The summer program inspired one high school participant from Acalanes High School in Lafayette, California, Daniel Kim, to launch an innovative research project: combining observational astronomy with custom-analysis software to measure Earth’s rate of rotation.
Kim and a fellow student from his high school, Tsimur Havarko, turned a smartphone up toward the night sky and captured 945 photographs that they blended into a single image using a custom application they developed with AI. The resulting image maps the apparent motion of the stars as they move across frame as a result of the Earth’s rotation.
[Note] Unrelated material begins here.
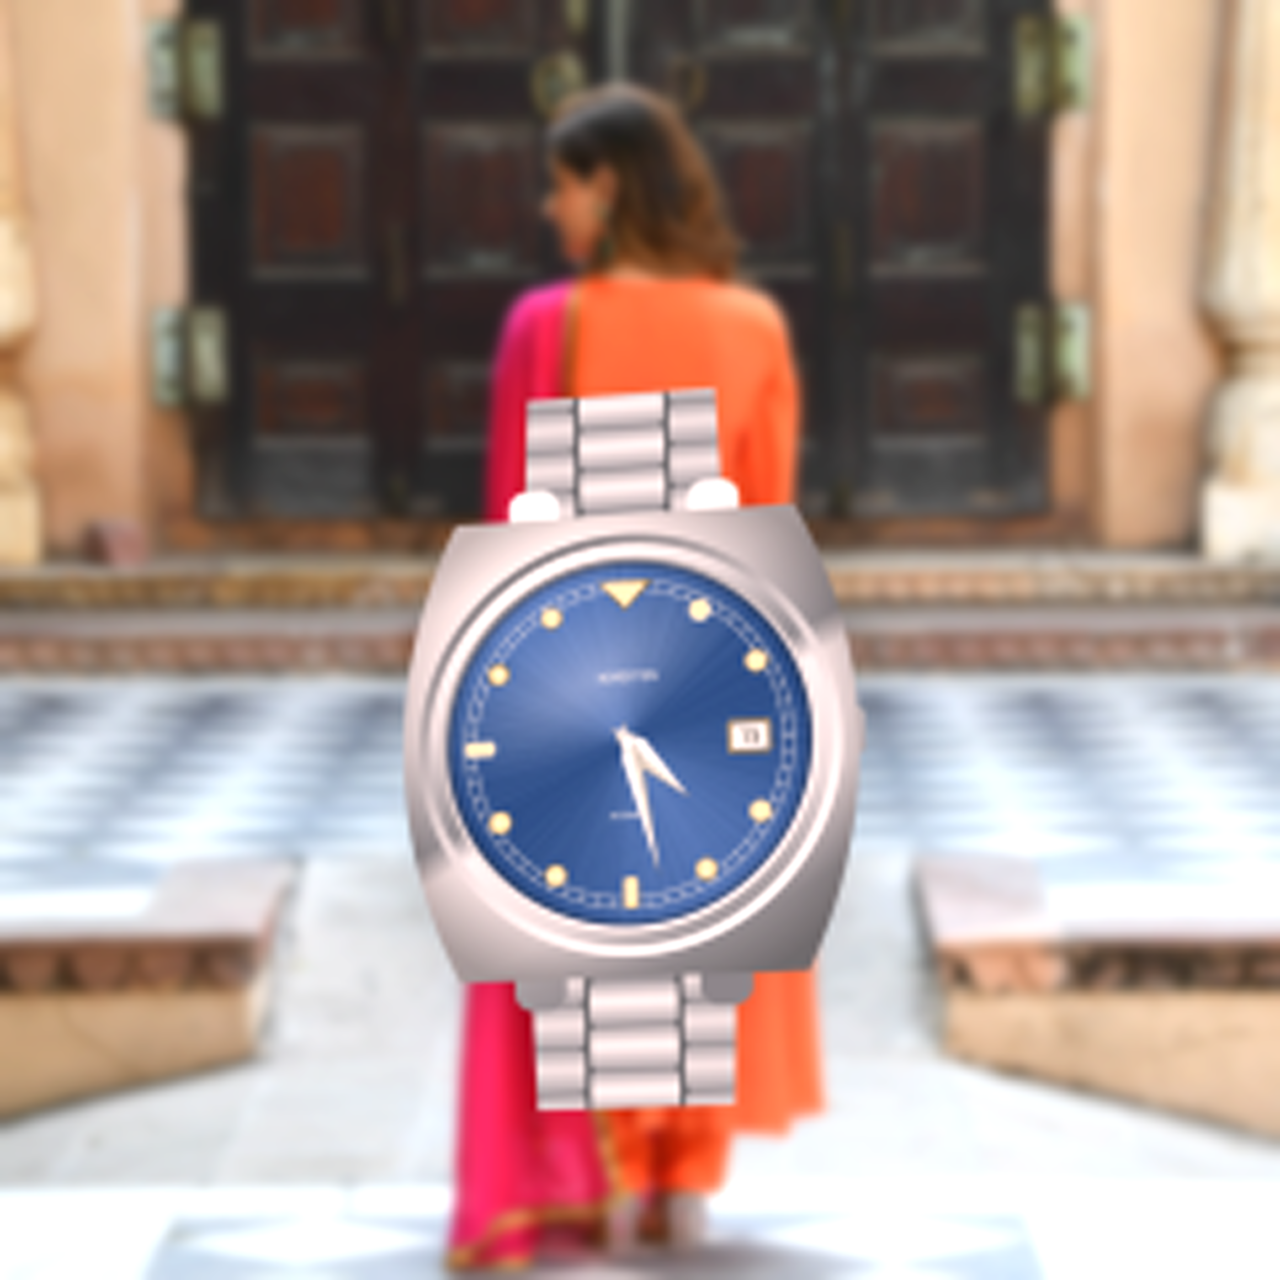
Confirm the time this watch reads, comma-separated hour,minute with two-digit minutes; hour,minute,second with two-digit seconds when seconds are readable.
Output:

Measuring those long arcs by hand would have been time-consuming, so Kim and Havarko created another custom code to measure the length of the arc and the distance from the north star and then calculate Earth’s angular velocity.
“That particular software was about 1000 lines of code and would have taken software engineers several weeks to write it,” said Rakestraw. “This illustrates how high school students with no coding experience are able to create sophisticated analysis tools, which completely changes the kinds of problems they’re able to investigate.”
As a mentor, Rakestraw collaborated with the students on evaluating the output and determining the validity of the analysis with fundamental physics principles. He emphasized that this still was a hard problem to solve, but AI dramatically expanded what was possible within the time frame and experience constraints of a student-led research project.
The Physics Teacher, a peer-reviewed journal, published the study as an example to highlight the emerging framework for cognitive-activated learning with AI augmentation.
For Rakestraw, the project’s success offered a proof of principle for the new approach to science education in the age of AI. Educators can help students accomplish incredible research by teaching students to use these tools effectively.
Physics with Phones is evolving to embrace this framework throughout the summer program.
“Two years ago, it was just all smartphone sensors and then using spreadsheets to do the analysis. Last year, I started to integrate AI, and this year AI will be an instrumental component of the student investigations and there will be hardly any analysis to do with spreadsheets anymore,” said Rakestraw.
As AI tools continue to evolve, the Physics with Phones program offers an exciting approach to ensure science education evolves with them. Students can use these emerging technologies to think critically, analyze complex data and purse more advanced scientific questions.